▶ [Task]: The records below are to be reproduced exactly, with every picture left out.

▶ [Dataset content]:

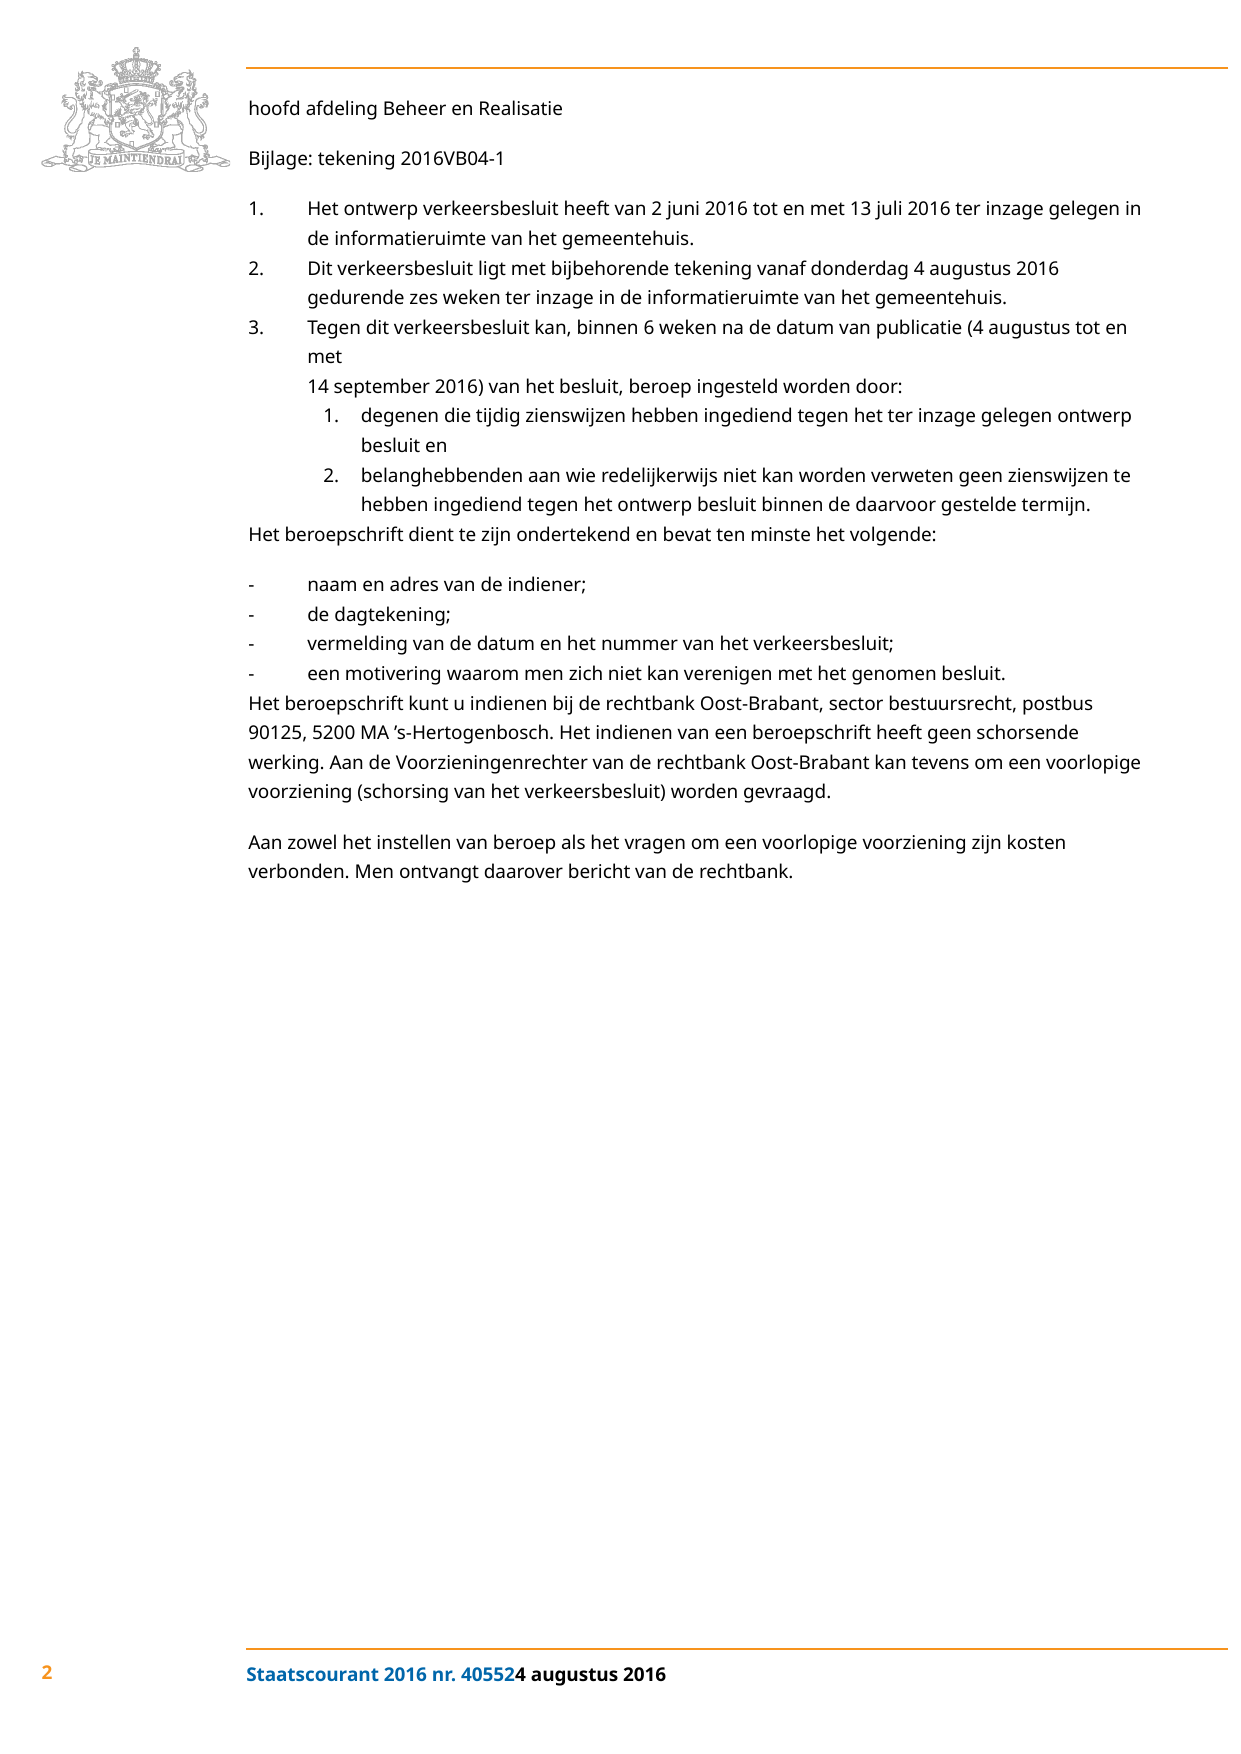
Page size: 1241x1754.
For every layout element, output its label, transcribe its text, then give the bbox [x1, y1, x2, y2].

text Bijlage: tekening 2016VB04-1 [248, 145, 1152, 171]
list Tegen dit verkeersbesluit kan, binnen 6 weken na de datum van publicatie (4 augustus tot en met [248, 314, 1152, 369]
list de dagtekening; [248, 601, 1152, 627]
list Het ontwerp verkeersbesluit heeft van 2 juni 2016 tot en met 13 juli 2016 ter inzage gelegen in de informatieruimte van het gemeentehuis. [248, 196, 1152, 251]
text hoofd afdeling Beheer en Realisatie [248, 95, 1152, 121]
list naam en adres van de indiener; [248, 571, 1152, 597]
list degenen die tijdig zienswijzen hebben ingediend tegen het ter inzage gelegen ontwerp besluit en [323, 403, 1152, 458]
list belanghebbenden aan wie redelijkerwijs niet kan worden verweten geen zienswijzen te hebben ingediend tegen het ontwerp besluit binnen de daarvoor gestelde termijn. [323, 462, 1152, 517]
list een motivering waarom men zich niet kan verenigen met het genomen besluit. [248, 660, 1152, 686]
list vermelding van de datum en het nummer van het verkeersbesluit; [248, 631, 1152, 656]
text Het beroepschrift dient te zijn ondertekend en bevat ten minste het volgende: [248, 521, 1152, 547]
text Het beroepschrift kunt u indienen bij de rechtbank Oost-Brabant, sector bestuursrecht, postbus 90125, 5200 MA ’s-Hertogenbosch. Het indienen van een beroepschrift heeft geen schorsende werking. Aan de Voorzieningenrechter van de rechtbank Oost-Brabant kan tevens om een voorlopige voorziening (schorsing van het verkeersbesluit) worden gevraagd. [248, 690, 1152, 804]
text Aan zowel het instellen van beroep als het vragen om een voorlopige voorziening zijn kosten verbonden. Men ontvangt daarover bericht van de rechtbank. [248, 829, 1152, 884]
list Dit verkeersbesluit ligt met bijbehorende tekening vanaf donderdag 4 augustus 2016 gedurende zes weken ter inzage in de informatieruimte van het gemeentehuis. [248, 255, 1152, 310]
list 14 september 2016) van het besluit, beroep ingesteld worden door: [248, 373, 1152, 399]
picture [41, 47, 231, 172]
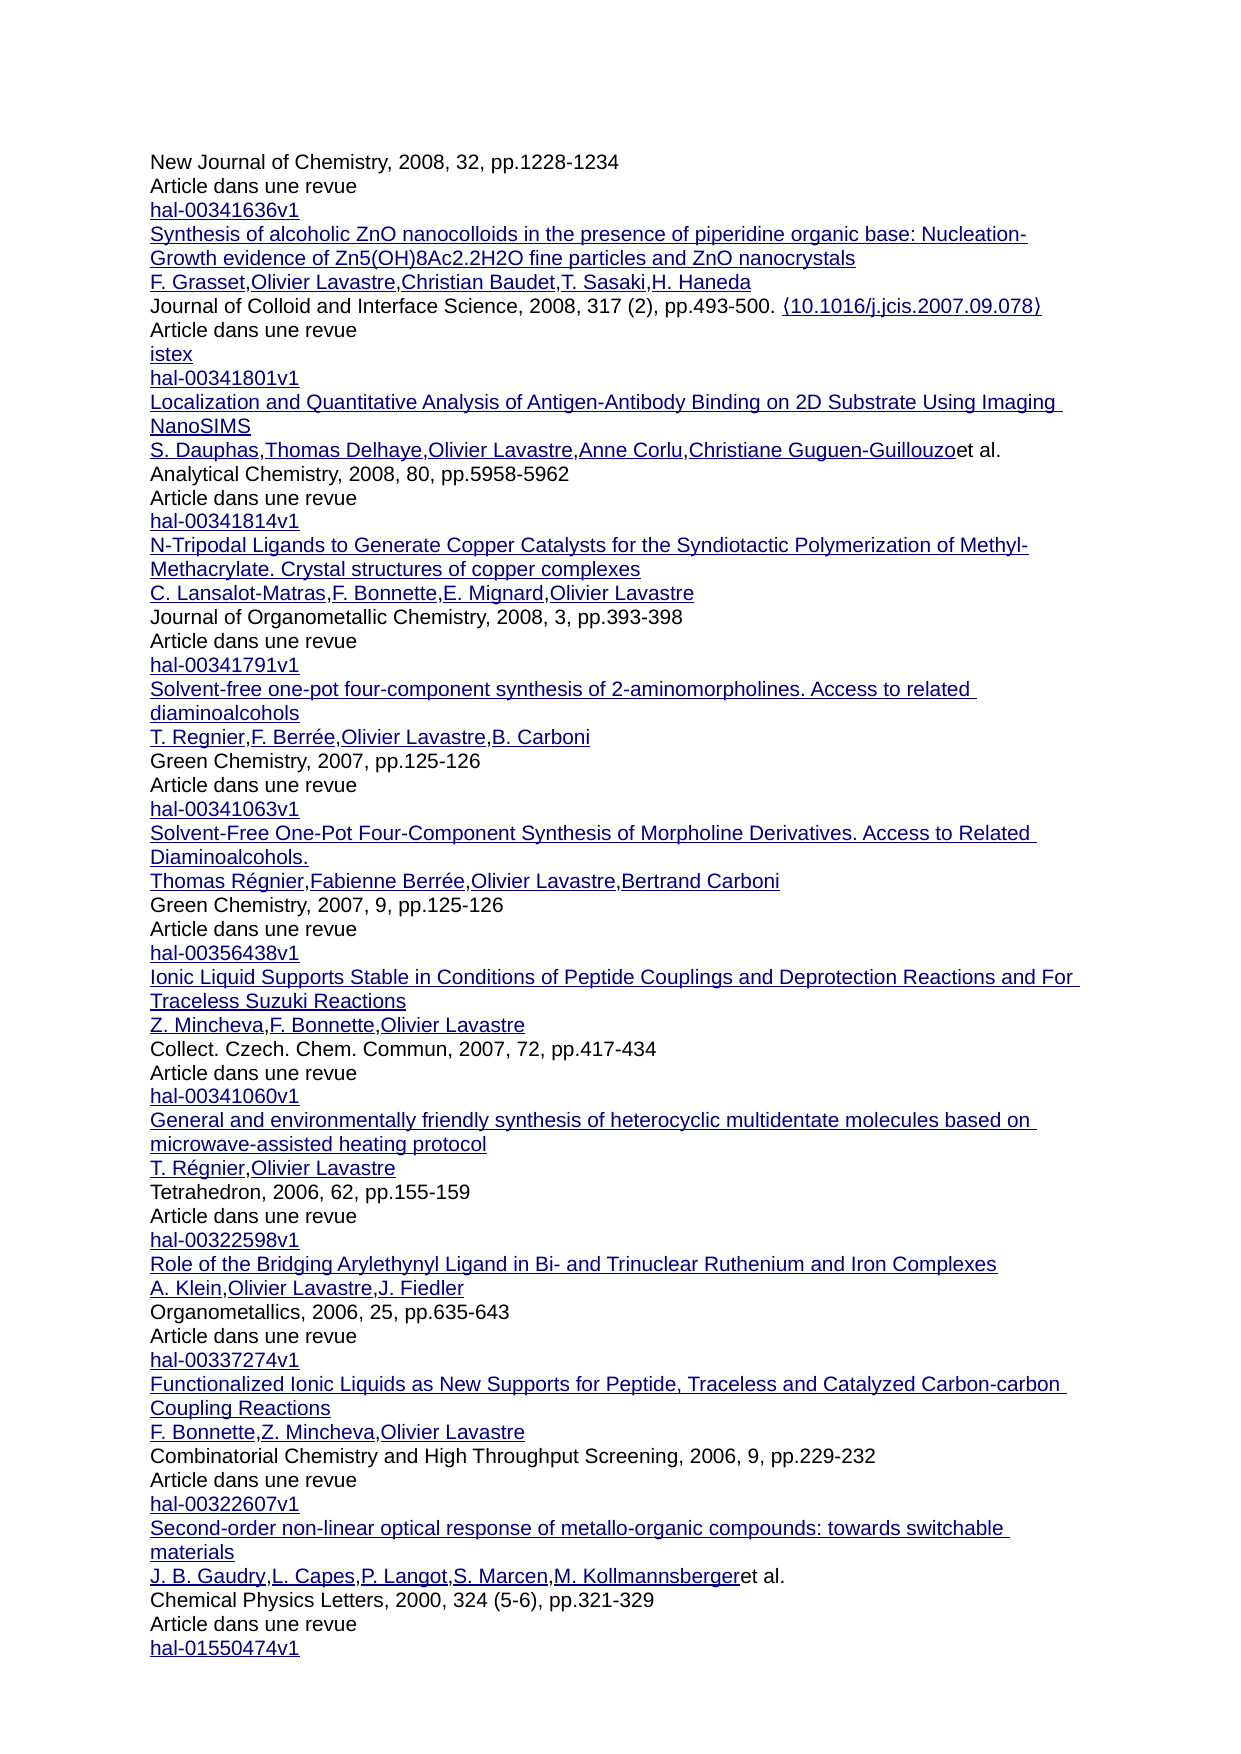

▶ [Result for this task]:
Page size: 1241x1754.
For every layout element, output its label, transcribe its text, then give the bbox [x1, y1, x2, y2].

text Bijlage: tekening 2016VB04-1 [248, 145, 1152, 171]
list Tegen dit verkeersbesluit kan, binnen 6 weken na de datum van publicatie (4 augustus tot en met [248, 314, 1152, 369]
list de dagtekening; [248, 601, 1152, 627]
list Het ontwerp verkeersbesluit heeft van 2 juni 2016 tot en met 13 juli 2016 ter inzage gelegen in de informatieruimte van het gemeentehuis. [248, 196, 1152, 251]
text hoofd afdeling Beheer en Realisatie [248, 95, 1152, 121]
list naam en adres van de indiener; [248, 571, 1152, 597]
list degenen die tijdig zienswijzen hebben ingediend tegen het ter inzage gelegen ontwerp besluit en [323, 403, 1152, 458]
list belanghebbenden aan wie redelijkerwijs niet kan worden verweten geen zienswijzen te hebben ingediend tegen het ontwerp besluit binnen de daarvoor gestelde termijn. [323, 462, 1152, 517]
list een motivering waarom men zich niet kan verenigen met het genomen besluit. [248, 660, 1152, 686]
list vermelding van de datum en het nummer van het verkeersbesluit; [248, 631, 1152, 656]
text Het beroepschrift dient te zijn ondertekend en bevat ten minste het volgende: [248, 521, 1152, 547]
text Het beroepschrift kunt u indienen bij de rechtbank Oost-Brabant, sector bestuursrecht, postbus 90125, 5200 MA ’s-Hertogenbosch. Het indienen van een beroepschrift heeft geen schorsende werking. Aan de Voorzieningenrechter van de rechtbank Oost-Brabant kan tevens om een voorlopige voorziening (schorsing van het verkeersbesluit) worden gevraagd. [248, 690, 1152, 804]
text Aan zowel het instellen van beroep als het vragen om een voorlopige voorziening zijn kosten verbonden. Men ontvangt daarover bericht van de rechtbank. [248, 829, 1152, 884]
list Dit verkeersbesluit ligt met bijbehorende tekening vanaf donderdag 4 augustus 2016 gedurende zes weken ter inzage in de informatieruimte van het gemeentehuis. [248, 255, 1152, 310]
list 14 september 2016) van het besluit, beroep ingesteld worden door: [248, 373, 1152, 399]
picture [41, 47, 231, 172]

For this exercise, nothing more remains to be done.